The change in her face was startling. The soft color flooded her cheekbones and she lifted the pearls from their bed of velvet and held them lovingly against her face.
“Oh!” she said softly.
“Did you think I was offering you Marcelle’s leavings?” he demanded with a touch of bitterness, and she looked up at him with eyes that were apologetic but unable to deny the truth of this.
“However insensitive I may seem, I don’t expect you to take
over what another woman has left,” he said.
“I wouldn’t, anyway, do justice to them,” said Lucy simply. “She—she was very beautiful, wasn’t she?”
“Very beautiful.”
“I don’t expect—I mean, you and I—well, it’s different, isn’t it?”
“You’re still my wife, Lucy—at any rate in the eyes of the world,” he told her gravely.
III
Paul was to stay the night at Polvane to obviate going back into Merrynporth to change, and despite her disappointment at Bart’s absence, Lucy found her excitement mounting as she dressed for the dance with elaborate care. It was, after all, the first grand occasion in a life which had been starved of normal gaieties, and she was wearing a dress which no working girl could ever have afforded. She had had to call upon Paul to zip her up the back, but had pushed him out instantly, saying that he must not look yet. She twisted, now, in wonder before the old-fashioned pier-glass in her room, marvelling at the miracle of frothy billowing lace, the little nipped-in waist and stiffly boned bodice, and Bart’s pearls, creamy against the whiteness of her skin. I really don’t, she told herself with satisfaction, look like old Miss Heap’s companion, or anyone else’s, and for the first time she made the descent down the gracious, curving staircase without the ghost of Marcelle to haunt her.

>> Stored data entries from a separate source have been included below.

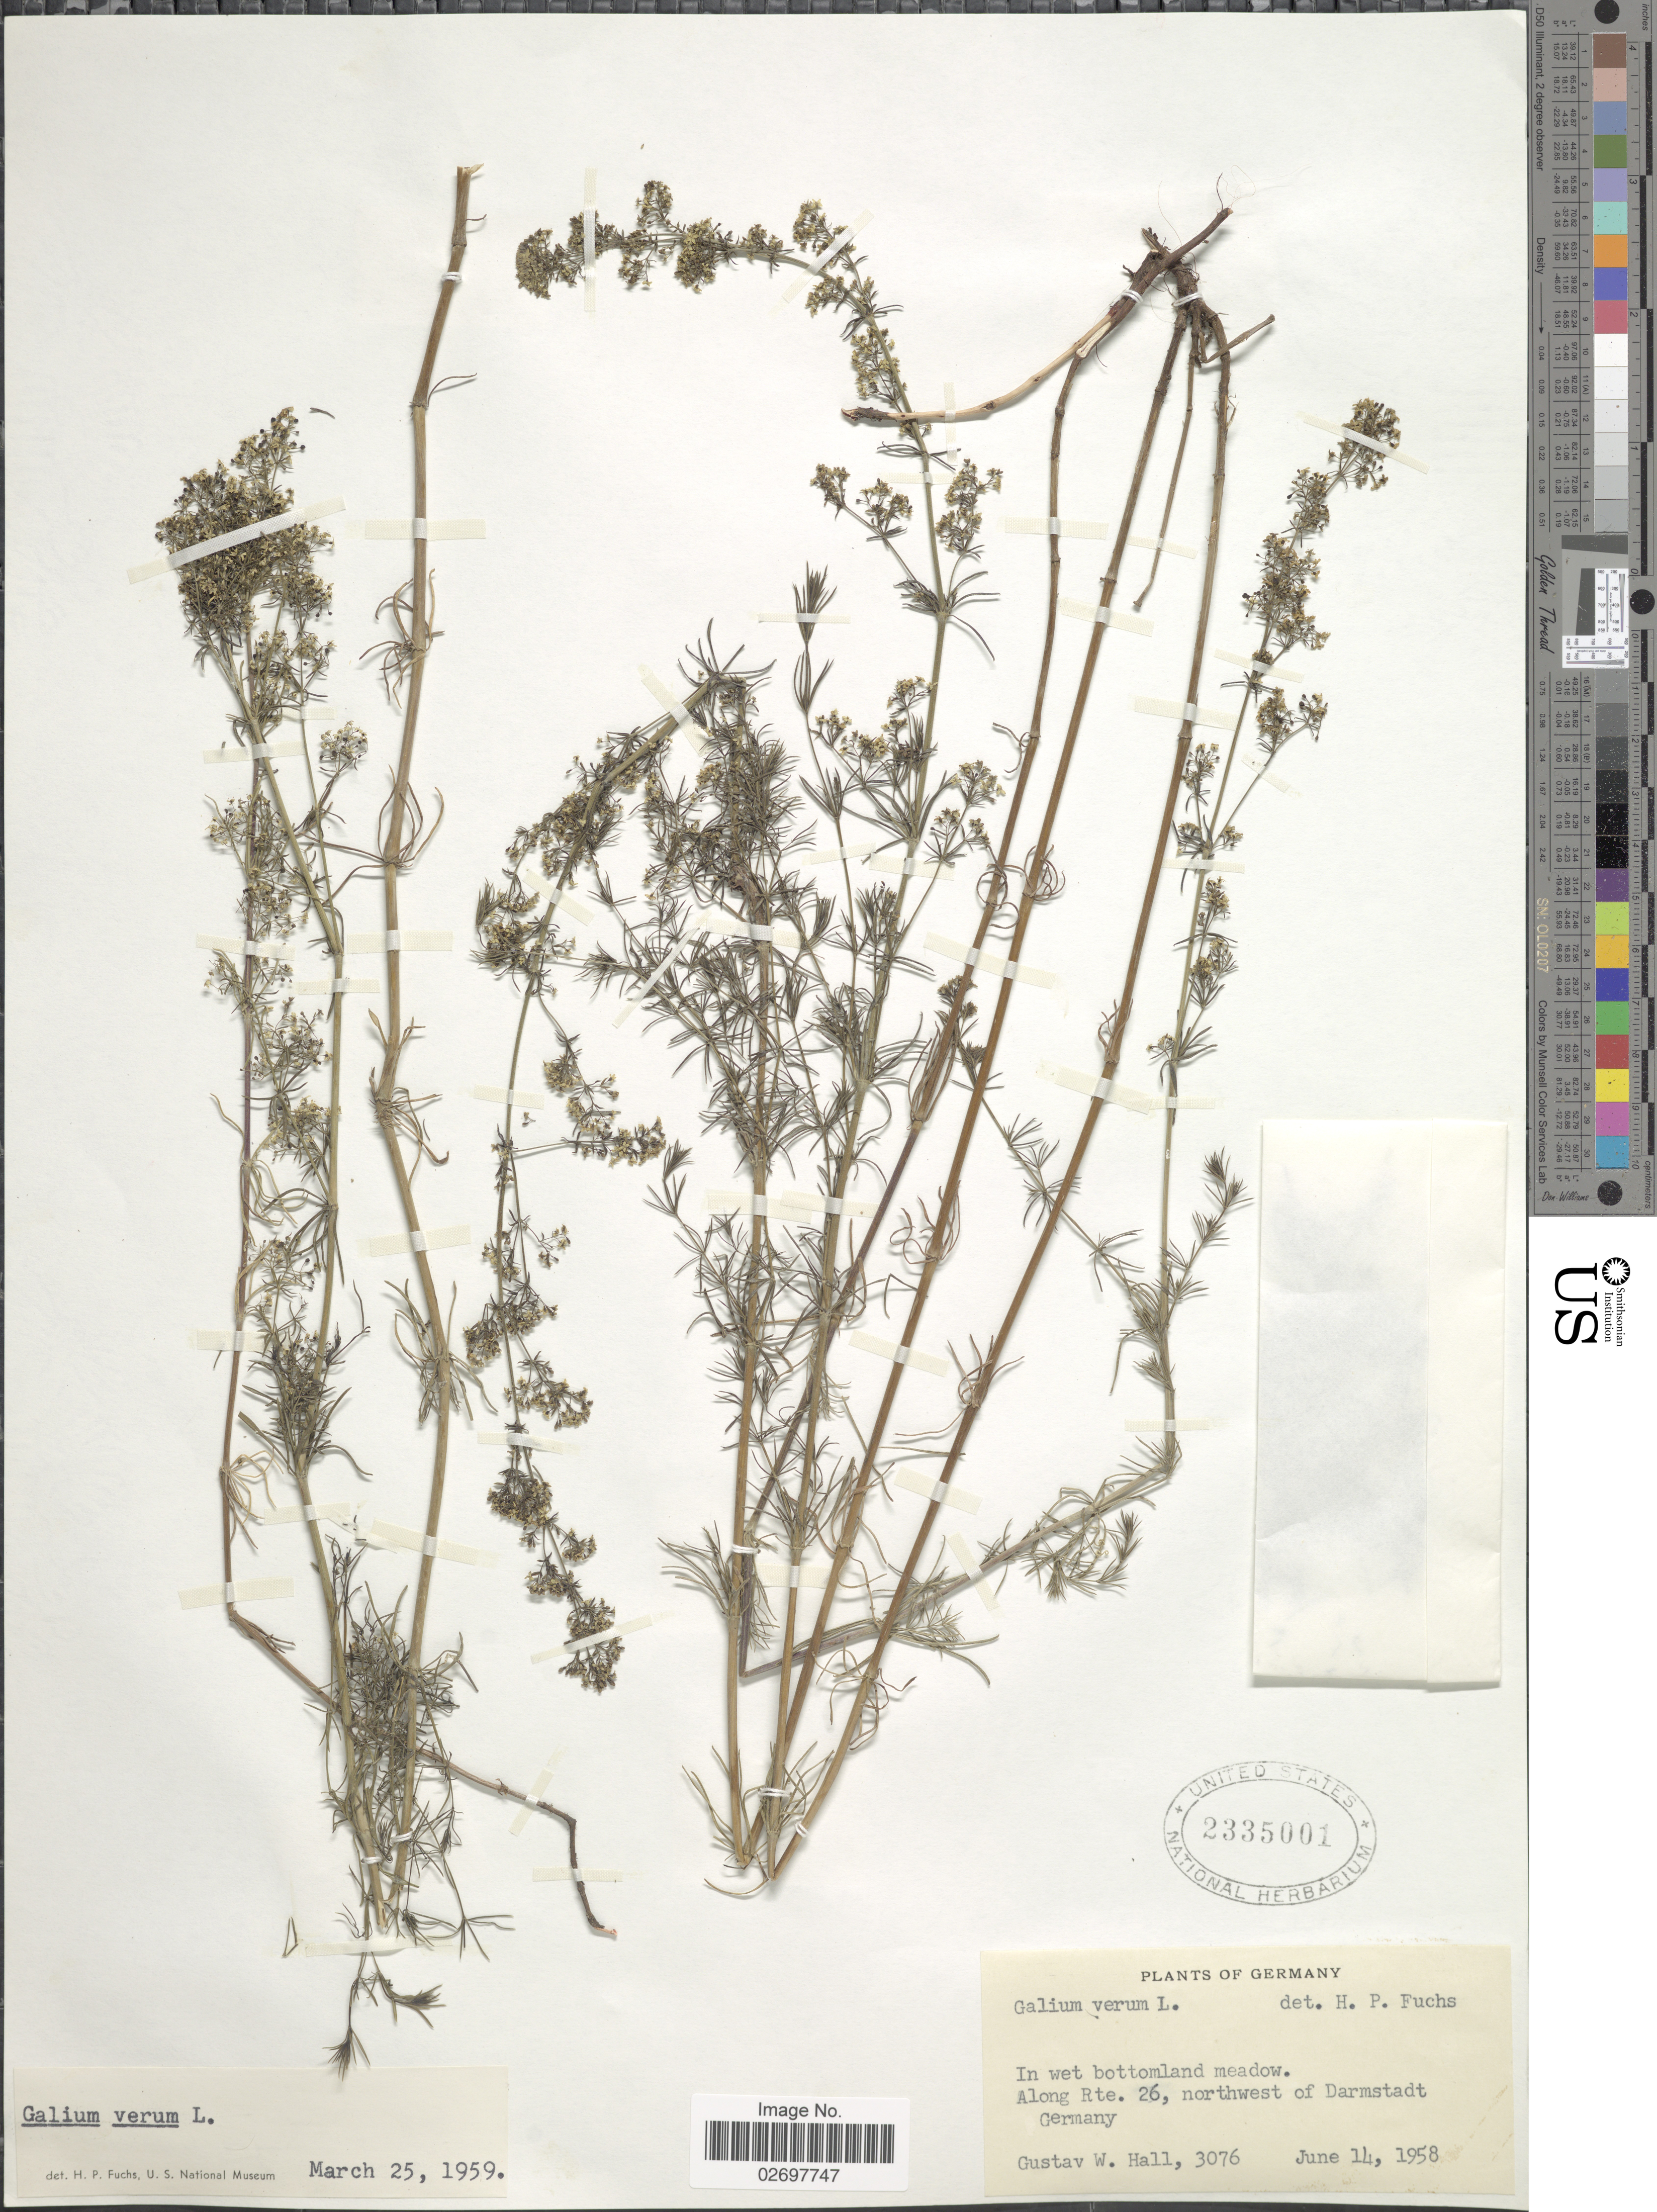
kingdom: Plantae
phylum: Tracheophyta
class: Magnoliopsida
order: Gentianales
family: Rubiaceae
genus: Galium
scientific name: Galium verum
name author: L.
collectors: G. Hall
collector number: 3076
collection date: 1958-06-14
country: Germany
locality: Along Rte. 26, northwest of Darmstadt Germany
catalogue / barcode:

Paul was already waiting in the hall, and as he looked up at her, he gave a low whistle.
“My! Is this something, or isn’t it! Stay where you are, Lucy—we must have an audience for this,” he exclaimed, and shouted for Gaston and Smithers. They came and stood side by side gazing up at her. Gaston burst into explosive ejaculations of admiration and even Smithers cracked his finger-joints one after another, his Adam’s apple jerking up and down with emotion.
Lucy slowly descended the stairs and stood revolving, so that they could admire every aspect of the frock.
“Will I do?” she asked them anxiously, and, just for tonight, she forgot their latent hostility and their unspoken comparisons with the dead Marcelle.